2007 included playwright Lynn Nottage, translator and poet Peter Cole, and writer Stuart Dybek.
In 2008, the sole literary recipient of the award was Chimamanda Ngozi Adichie.
2009 included papermaker Timothy Barrett, poet Heather McHugh, investigative journalist Jerry Mitchell, and writers Deborah Eisenberg and Edwidge Danticat.
2010 fellows included Wampanoag language preservationist Jessie Little Doe Baird, type designer Matthew Carter, sign language linguist Carol Padden, and writers David Simon and Yiyun Li.
In 2011, fellowships were awarded to journalist Peter Hessler and poets Kay Ryan and A.E. Stallings.
2012 fellows included journalist David Finkel and writers Dinaw Mengestu and Junot Diaz.
In 2013, the fellows included playwright Tarell McCraney and writers Donald Antrim and Karen Russell.
The 2014 cohort included cartoonist and writer Alison Bechdel, poet Terrance Hayes, poet and translator Khaled Mattawa, and playwright Samuel D. Hunter.
2015 awards went to poet Ellen Bryant Voigt, playwright and author Lin-Manuel Miranda, writer Ben Lerner, and journalist and author Ta-Nehisi Coates.

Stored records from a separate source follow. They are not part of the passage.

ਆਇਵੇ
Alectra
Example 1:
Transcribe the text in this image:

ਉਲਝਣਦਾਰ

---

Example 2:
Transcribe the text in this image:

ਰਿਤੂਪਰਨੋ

In 2016, the fellows included linguist and cultural preserver Daryl Baldwin, playwright Branden Jacobs-Jenkins, poet Claudia Rankine, journalist Sarah Stillman, graphic novelist Gene Luen Yang, and writers Maggie Nelson and Lauren Redniss.

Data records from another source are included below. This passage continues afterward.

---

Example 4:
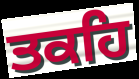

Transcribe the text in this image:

ਤਕਹਿ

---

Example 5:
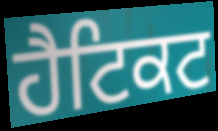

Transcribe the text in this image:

ਹੈਟਿਕਟ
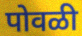
पोवळी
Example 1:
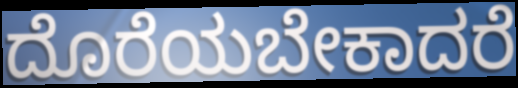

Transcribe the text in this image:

ದೊರೆಯಬೇಕಾದರೆ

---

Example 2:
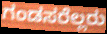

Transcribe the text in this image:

ಗಂಡಸರೆಲ್ಲರು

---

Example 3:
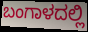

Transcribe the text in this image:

ಬಂಗಾಳದಲ್ಲಿ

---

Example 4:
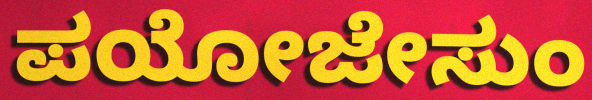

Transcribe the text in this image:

ಪಯೋಜೇಸುಂ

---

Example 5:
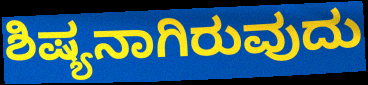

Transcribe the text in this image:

ಶಿಷ್ಯನಾಗಿರುವುದು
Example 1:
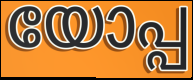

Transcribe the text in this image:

യോപ്പ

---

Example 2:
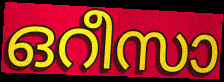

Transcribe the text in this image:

ഒറീസാ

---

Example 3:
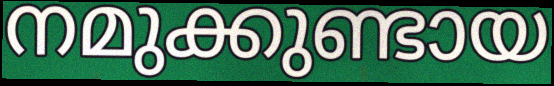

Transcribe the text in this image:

നമുക്കുണ്ടായ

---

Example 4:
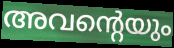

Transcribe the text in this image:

അവന്റെയും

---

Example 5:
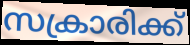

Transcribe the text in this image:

സക്രാരിക്ക്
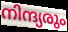
നിന്ദ്യരും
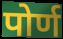
पोर्ण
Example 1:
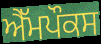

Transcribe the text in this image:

ਐੱਮਪੌਕਸ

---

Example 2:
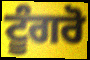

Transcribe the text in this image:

ਟੂੰਗਰੋ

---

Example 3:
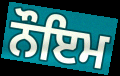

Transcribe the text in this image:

ਨੌਇਮ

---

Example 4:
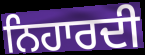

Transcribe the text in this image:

ਨਿਹਾਰਦੀ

2017 awarded playwright Annie Baker, journalist Nikole Hannah-Jones, and writers Viet Thanh Nguyen and Jesmyn Ward.
In 2018, fellowships went to poet Natalie Diaz and writers John Keene and Kelly Link.
The 2019 fellows included cartoonist Lynda Barry, literary scholars Saidiya Hartman and Jeffrey Alan Miller, classicist and translator Emily Wilson, and writers Valeria Luiselli and Ocean Vuong.
The 2020 cohort was outstanding, including essayist and scholar Tressie McMillan Cottam, playwright Larissa FastHorse, cultural theorist and poet Fred Moten, and writers Cristina Rivera Garza, N.K. Jemisin, and Jacqueline Woodson.